▶ Requisito A
Reescreva a parte do texto sobre compras pela internet que começa em "Ah, a internet…" e vai até "em nosso post.", trocando "post" por "artigo".
▶ Requisito B
Dê sequência ao texto sobre compras pela internet e segurança, escrevendo a parte que vem logo após a última frase apresentada.

▶ Trecho fornecido
========================

Compras pela Internet e Procedimentos de Segurança

Ah, a internet… E-mails, mensagens rápidas, redes sociais, notícias de todos os cantos do mundo, pagamentos sem filas e compras em um clique. São tantos benefícios que, por muitas vezes, acabamos por esquecer dos perigos que a internet pode nos trazer. Afinal, nem a “world wide web” está livre do famoso chavão “nem tudo são flores”.

Nesse contexto, no post de ontem, falamos sobre atrasos na entrega de mercadorias adquiridas na Internet e, hoje, abordaremos alguns detalhes a respeito dos negócios de compra e venda em sites que fazem o contato entre comprador e vendedor, como é o caso do popular Mercado Livre – que será utilizado como exemplo concreto em nosso post.

Atualmente, devido à ampla divulgação, já é de conhecimento da maioria o fato de que o Mercado Livre, assim como a OLX e o Bom Negócio, não são lojas como a Americanas, a Saraiva ou o Extra, mas “apenas” funcionam como um espaço em que os interesses de anunciantes/vendedores e eventuais compradores são conhecidos e negociados.

E tanto assim o é que o próprio termo desses sites costuma indicar que ele “não é fornecedor de quaisquer produtos ou serviços anunciados”, mas que “presta um serviço consistente na oferta de uma plataforma na internet que fornece espaços para que Usuários anunciantes/potenciais vendedores anunciem, oferecendo à venda, os seus próprios produtos e serviços para que eventuais interessados na compra dos itens, os Usuários /potenciais compradores, possam negociar direta e exclusivamente entre si”.

========================

Itens listados em um conjunto de dados

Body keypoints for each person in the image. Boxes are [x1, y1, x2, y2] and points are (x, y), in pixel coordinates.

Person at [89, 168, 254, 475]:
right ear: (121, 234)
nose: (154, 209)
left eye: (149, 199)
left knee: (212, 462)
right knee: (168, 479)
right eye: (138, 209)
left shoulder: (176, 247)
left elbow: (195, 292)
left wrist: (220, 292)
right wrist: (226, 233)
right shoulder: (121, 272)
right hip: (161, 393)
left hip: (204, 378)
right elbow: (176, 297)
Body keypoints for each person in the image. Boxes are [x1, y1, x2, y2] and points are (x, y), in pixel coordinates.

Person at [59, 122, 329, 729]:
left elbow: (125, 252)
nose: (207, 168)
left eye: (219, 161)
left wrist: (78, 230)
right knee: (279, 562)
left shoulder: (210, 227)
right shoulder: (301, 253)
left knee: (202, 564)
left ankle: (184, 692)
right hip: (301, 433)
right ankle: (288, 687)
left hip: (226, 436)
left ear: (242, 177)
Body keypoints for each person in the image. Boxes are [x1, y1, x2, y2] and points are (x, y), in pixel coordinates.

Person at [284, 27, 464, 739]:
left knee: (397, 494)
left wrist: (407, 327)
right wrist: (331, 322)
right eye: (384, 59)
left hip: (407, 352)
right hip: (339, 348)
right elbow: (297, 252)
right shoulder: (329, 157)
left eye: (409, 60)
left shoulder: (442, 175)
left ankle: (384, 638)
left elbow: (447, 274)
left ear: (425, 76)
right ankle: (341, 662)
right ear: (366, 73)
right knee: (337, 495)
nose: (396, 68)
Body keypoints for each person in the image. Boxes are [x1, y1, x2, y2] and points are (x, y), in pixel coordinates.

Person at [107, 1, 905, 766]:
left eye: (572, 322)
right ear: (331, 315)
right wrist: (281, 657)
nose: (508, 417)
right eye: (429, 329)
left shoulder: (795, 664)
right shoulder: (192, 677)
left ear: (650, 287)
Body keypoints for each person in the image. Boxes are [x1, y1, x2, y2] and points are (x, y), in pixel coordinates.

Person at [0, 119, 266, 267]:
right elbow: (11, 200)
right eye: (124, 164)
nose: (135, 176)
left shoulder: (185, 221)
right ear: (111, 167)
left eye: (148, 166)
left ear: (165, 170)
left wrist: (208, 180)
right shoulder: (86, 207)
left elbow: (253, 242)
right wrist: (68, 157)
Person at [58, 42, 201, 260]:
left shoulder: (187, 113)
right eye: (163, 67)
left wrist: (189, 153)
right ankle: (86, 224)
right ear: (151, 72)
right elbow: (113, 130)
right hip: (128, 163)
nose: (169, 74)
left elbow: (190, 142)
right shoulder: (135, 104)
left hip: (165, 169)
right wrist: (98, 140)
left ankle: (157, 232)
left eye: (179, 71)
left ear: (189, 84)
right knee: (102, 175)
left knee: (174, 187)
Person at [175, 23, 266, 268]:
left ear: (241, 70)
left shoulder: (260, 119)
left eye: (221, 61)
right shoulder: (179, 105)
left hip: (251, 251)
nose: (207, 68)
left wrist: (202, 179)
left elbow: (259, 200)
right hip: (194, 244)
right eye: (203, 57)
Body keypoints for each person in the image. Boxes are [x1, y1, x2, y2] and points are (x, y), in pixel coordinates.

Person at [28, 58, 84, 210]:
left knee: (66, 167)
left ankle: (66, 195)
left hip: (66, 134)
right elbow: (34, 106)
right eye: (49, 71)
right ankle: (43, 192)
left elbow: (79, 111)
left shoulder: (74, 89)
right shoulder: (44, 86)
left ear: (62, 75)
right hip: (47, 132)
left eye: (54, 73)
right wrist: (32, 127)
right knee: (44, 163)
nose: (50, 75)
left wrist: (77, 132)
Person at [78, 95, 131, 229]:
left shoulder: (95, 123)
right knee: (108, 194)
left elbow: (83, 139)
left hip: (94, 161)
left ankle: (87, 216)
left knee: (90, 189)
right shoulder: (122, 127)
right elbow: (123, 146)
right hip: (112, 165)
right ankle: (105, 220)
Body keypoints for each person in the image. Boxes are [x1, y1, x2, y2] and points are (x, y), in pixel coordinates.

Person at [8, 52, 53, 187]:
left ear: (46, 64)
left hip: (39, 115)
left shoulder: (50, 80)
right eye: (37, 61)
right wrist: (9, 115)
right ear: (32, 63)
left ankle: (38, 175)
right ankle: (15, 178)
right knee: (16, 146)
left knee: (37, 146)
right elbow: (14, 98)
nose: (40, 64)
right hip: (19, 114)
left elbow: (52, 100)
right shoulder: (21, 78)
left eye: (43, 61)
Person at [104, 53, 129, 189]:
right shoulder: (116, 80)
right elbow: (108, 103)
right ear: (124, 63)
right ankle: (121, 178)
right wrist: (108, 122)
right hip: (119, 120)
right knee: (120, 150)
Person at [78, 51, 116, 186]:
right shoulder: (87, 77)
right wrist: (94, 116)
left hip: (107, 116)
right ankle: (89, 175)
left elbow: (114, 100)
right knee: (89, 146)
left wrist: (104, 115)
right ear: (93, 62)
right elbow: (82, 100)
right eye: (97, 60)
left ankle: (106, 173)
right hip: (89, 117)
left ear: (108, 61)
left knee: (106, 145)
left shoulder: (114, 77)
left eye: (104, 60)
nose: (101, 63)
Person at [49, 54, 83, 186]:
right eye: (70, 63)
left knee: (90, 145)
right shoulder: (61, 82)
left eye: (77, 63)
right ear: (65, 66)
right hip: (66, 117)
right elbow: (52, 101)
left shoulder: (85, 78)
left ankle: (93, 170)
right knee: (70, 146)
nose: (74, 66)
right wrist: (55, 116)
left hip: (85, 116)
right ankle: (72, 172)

========================

▶ Resultado do exercício A
Ah, a internet… E-mails, mensagens rápidas, redes sociais, notícias de todos os cantos do mundo, pagamentos sem filas e compras em um clique. São tantos benefícios que, por muitas vezes, acabamos por esquecer dos perigos que a internet pode nos trazer. Afinal, nem a “world wide web” está livre do famoso chavão “nem tudo são flores”.

Nesse contexto, no artigo de ontem, falamos sobre atrasos na entrega de mercadorias adquiridas na Internet e, hoje, abordaremos alguns detalhes a respeito dos negócios de compra e venda em sites que fazem o contato entre comprador e vendedor, como é o caso do popular Mercado Livre – que será utilizado como exemplo concreto em nosso artigo.

▶ Resultado do exercício B
Por tal razão, a análise da responsabilidade de compras e vendas operadas nesses “locais” chegou a enfrentar algumas dificuldades em seus primeiros momentos. O que já não ocorre hoje com tanta frequência. Atualmente, os Tribunais têm entendido pela responsabilização desses sites, mesmo sendo apenas uma plataforma que oferece espaço para negociações, por falha na prestação de seus serviços. E isso pode ocorrer com a não entrega da mercadoria ou qualquer outro problema ocorrido no âmbito do espaço fornecido pelo site.

E esse entendimento reiterado dos Tribunais serve como fundamentação para outros casos semelhantes e, de certa forma, fortalece o que a comunidade jurídica já vem denominando valorização dos precedentes judiciais. Contudo, como já sabemos ou deveríamos saber, essas decisões (ainda) não vinculam os juízes a um julgamento idêntico, principalmente em casos com distinção de matéria fática ou jurídica, que afasta a aplicação do precedente.

Não foi outra a situação analisada pelo Tribunal de Justiça de Goiás. No caso, houve pagamento sem a entrega da mercadoria e o Mercado Livre não foi responsabilizado, pois o comprador não observou os procedimentos de segurança fornecidos pelo próprio espaço virtual.

Nos exatos termos da Decisão Monocrática, “pelos documentos jungidos ao feito, obtém-se a informação de que o autor negociou diretamente com o vendedor por e-mail, efetuando o pagamento do valor da compra por transferência entre contas em nome de terceiro, estranho à própria relação”, ao invés de tratar pelo site e de se valer dos meios de pagamento por ele oferecidos.

Em outras palavras, buscando obter desconto no preço final do produto, o comprador, autor da demanda indenizatória, “não observou os procedimentos de segurança amplamente divulgados pela empresa” e sujeitou-se à não entrega do produto. Por essa razão, foi reconhecida culpa do consumidor  e julgada improcedente sua pretensão.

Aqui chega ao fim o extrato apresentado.